The shelves in Zimbabwe's stores are bare, but in a leafy suburb of Harare it's a different story, Sebastien Berger reports
Robert Mugabe's local supermarket is unlike any other shop in Zimbabwe. Elsewhere there are gaping empty shelves where bread, butter, sugar, meat and the staple maize meal should be.
But at the Spar in the Borrowdale Brooke suburb of the capital Harare, close to the president's palatial hillside residence, almost anything is available, including focaccia bread, sun-dried tomatoes and cigars.
The difference typifies a nation where a small ruling elite enjoy lives of wealth and privilege, while the vast majority exist in grinding poverty and struggle simply to survive.
The president's local Spar is one of the few shops in the country with an undiminished supply of bread amid an economic and agricultural crisis that has seen inflation spiral to more than 4,500 per cent.
....Asked how the shop was able to stock bread when so few other merchants can obtain supplies - which they would have to sell at a crippling loss - an assistant laughed and said: "I don't know."

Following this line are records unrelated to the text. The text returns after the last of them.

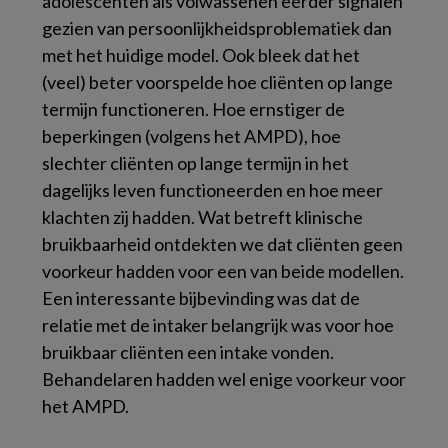
adolescenten als volwassenen eerder signalen
gezien van persoonlijkheidsproblematiek dan
met het huidige model. Ook bleek dat het
(veel) beter voorspelde hoe cliënten op lange
termijn functioneren. Hoe ernstiger de
beperkingen (volgens het AMPD), hoe
slechter cliënten op lange termijn in het
dagelijks leven functioneerden en hoe meer
klachten zij hadden. Wat betreft klinische
bruikbaarheid ontdekten we dat cliënten geen
voorkeur hadden voor een van beide modellen.
Een interessante bijbevinding was dat de
relatie met de intaker belangrijk was voor hoe
bruikbaar cliënten een intake vonden.
Behandelaren hadden wel enige voorkeur voor
het AMPD.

The supermarket's ownership may have something to do with it. The proprietor is Ray Kaukonde, the governor of Mashonaland East province. He is also a close lieutenant of Solomon Mujuru, a former army commander whose wife, Joyce, is one of Mr Mugabe's two vice-presidents. The clientele are similarly well-connected. Borrowdale Brooke is Harare's plushest suburb, full of mansions that are home to the highest-ranking comrades of Mr Mugabe's Zanu-PF party, as well as to the country's richest businessmen.